Start of Supplied data
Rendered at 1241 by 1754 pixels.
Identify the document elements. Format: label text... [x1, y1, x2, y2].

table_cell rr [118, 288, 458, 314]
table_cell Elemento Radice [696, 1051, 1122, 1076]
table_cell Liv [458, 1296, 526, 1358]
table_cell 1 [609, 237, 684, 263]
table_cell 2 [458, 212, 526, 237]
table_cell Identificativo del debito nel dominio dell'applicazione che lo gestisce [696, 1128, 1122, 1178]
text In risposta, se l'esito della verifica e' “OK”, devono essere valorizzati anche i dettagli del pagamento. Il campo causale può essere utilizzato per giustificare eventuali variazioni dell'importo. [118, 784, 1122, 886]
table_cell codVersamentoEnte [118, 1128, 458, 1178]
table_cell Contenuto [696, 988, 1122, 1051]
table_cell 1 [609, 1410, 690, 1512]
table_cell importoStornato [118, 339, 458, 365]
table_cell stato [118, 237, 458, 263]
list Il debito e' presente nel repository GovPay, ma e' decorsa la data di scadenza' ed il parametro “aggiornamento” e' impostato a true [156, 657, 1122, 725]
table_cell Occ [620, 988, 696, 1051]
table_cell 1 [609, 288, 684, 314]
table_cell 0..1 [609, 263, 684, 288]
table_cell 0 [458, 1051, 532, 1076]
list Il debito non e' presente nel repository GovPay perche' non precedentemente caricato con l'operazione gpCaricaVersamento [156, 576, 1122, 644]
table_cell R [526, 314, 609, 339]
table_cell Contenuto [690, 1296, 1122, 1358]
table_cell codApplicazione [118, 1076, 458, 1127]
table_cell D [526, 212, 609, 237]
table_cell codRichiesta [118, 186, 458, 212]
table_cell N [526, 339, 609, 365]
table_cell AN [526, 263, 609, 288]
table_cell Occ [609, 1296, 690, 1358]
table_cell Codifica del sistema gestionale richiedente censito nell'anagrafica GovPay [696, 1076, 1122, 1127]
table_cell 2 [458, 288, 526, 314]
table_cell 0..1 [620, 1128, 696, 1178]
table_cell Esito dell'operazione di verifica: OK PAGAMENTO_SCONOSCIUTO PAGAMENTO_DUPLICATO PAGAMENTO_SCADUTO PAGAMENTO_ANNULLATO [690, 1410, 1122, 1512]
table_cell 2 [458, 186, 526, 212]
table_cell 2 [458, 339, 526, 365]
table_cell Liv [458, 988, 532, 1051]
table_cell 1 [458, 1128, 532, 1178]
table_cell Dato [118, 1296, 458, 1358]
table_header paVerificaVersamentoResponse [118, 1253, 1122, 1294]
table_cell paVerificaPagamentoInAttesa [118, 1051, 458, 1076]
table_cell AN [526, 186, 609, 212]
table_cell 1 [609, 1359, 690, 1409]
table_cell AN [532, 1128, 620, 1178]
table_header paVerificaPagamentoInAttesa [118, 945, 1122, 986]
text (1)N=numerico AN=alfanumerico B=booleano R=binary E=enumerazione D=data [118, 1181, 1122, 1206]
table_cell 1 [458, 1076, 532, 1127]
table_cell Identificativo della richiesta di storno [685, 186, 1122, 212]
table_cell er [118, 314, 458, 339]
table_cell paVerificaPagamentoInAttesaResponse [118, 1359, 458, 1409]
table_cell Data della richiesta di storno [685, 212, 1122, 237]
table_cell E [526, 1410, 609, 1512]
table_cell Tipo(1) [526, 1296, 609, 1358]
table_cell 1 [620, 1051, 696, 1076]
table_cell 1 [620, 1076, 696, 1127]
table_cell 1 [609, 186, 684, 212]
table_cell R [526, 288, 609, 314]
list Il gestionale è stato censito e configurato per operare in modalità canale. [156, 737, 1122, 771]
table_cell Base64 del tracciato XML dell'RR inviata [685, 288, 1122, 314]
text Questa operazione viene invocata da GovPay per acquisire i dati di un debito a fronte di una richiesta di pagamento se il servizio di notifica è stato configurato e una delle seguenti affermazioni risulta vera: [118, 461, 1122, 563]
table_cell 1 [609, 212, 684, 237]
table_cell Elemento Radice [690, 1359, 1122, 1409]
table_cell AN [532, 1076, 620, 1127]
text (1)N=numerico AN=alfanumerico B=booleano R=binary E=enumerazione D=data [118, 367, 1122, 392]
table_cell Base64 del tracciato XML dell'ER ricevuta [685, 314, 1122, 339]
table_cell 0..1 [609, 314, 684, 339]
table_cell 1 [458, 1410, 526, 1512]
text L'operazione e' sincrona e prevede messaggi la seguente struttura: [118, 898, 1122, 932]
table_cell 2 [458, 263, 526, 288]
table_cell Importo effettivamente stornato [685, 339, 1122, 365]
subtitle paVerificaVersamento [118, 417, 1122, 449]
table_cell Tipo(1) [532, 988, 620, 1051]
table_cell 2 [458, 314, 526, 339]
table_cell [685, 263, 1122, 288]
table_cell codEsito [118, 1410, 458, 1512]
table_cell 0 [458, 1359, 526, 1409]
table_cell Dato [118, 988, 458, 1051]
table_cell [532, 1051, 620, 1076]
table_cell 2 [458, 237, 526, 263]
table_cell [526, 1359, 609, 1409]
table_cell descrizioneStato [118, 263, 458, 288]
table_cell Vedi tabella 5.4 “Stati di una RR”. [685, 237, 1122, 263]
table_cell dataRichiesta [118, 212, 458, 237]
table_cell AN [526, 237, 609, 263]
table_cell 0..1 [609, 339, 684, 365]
End of Supplied data
● Short task
Rewrite the entries from their first line up to and including the line with "Identify the document" as a numbered list, leaving out any blank lines.

● Answer to the problem
1. Rendered at 1241 by 1754 pixels.
2. Identify the document elements. Format: label text... [x1, y1, x2, y2].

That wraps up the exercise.